Primary LanguageJavaScript

Petals Chat

A chat web app + a HTTP endpoint for BLOOM inference with the Petals client

Interactive Chat

You can try it out here or host the backend on your servers using these commands:

git clone https://github.com/borzunov/petals-chat.git
cd petals-chat
pip install -r requirements.txt
gunicorn app:app --bind 0.0.0.0:5000 --threads 10 --timeout 900

Note: It is important to use --threads (not --workers), so reusing inference sessions works correctly.

HTTP API Methods

If you develop your own web app, you can use our endpoint at http://chat.petals.ml/api/v1/... for research and development, then set up your own backend for production using the commands above. Requirements for the backend:

  • For the generation speed of 1-2 sec/token, you need one of the following:

    • A GPU server with 10+ GB GPU VRAM
    • A CPU-only server with 20+ GB RAM (in this case, set TORCH_DTYPE=torch.float32 in app.py)
    • A CPU-only server with 10+ GB RAM and AVX512 support
      • Present on late Intel Xeon CPUs, e.g., on DigitalOcean droplets with a dedicated CPU
    • In future, we may implement using faiss for generation. This would allow to use any CPU-only server with 8+ GB RAM for fast approximate greedy and top-k generation.
  • For the generation speed of 3-4 sec/token, you need:

    • A CPU-only server with 10+ GB RAM

Note: We do not recommend using the endpoint at http://chat.petals.ml/api/v1/... in production.

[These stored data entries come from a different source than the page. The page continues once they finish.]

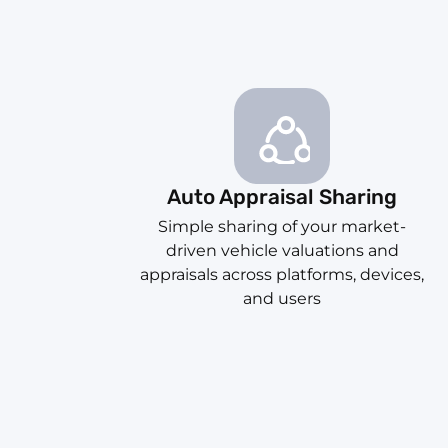
Auto Appraisal Sharing
Simple sharing of your market-
driven vehicle valuations and
appraisals across platforms, devices,
and users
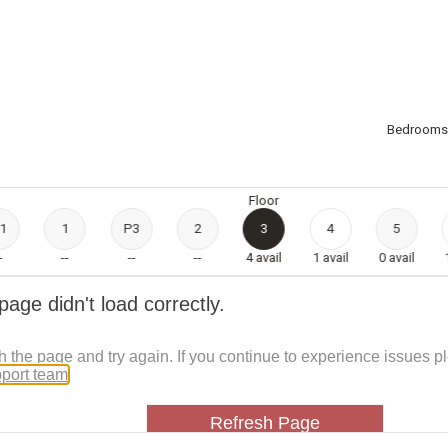
Bedrooms
Floor
1
1
P3
2
3
4
5
-
--
--
--
4
avail
1
avail
0
avail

It has a limited throughput, and we may pause or stop it any time.

POST /api/v1/generate

Parameters:

  • inputs (optional) - New user inputs. May be omitted if you continue generation in an inference session (see below).
  • do_sample (optional) - If 0 (default), runs greedy generation. If 1, performs sampling with parameters below.
  • temperature (optional)
  • top_k (optional)
  • top_p (optional)
  • max_length - Max length of generated text (including prefix) in tokens.
  • max_new_tokens - Max number of newly generated tokens (excluding prefix).
  • session_id (optional) - UUID of an inference session opened earlier (see methods below). This allows you to continue generation later without processing prefix from scratch.

Notes:

  • You need to specify either max_length or max_new_tokens.
  • If you'd like to solve downstream tasks in the zero-shot mode, start with do_sample=0 (default).
  • If you'd like to make a chat bot or write a long text, start with do_sample=1, temperature=0.75, top_p=0.9 (tuning these params may help).

Returns (JSON):

  • ok (bool)
  • outputs (str)
  • traceback (str) - the Python traceback if ok == False

GET /api/v1/open_inference_session

Parameters:

  • max_length (required)

Returns (JSON):

  • ok (bool)
  • session_id (str) - UUID of the opened session
  • traceback (str) - the Python traceback if ok == False

GET /api/v1/close_inference_session

Parameters:

  • session_id (required)

Returns (JSON):

  • ok (bool)
  • traceback (str) - the Python traceback if ok == False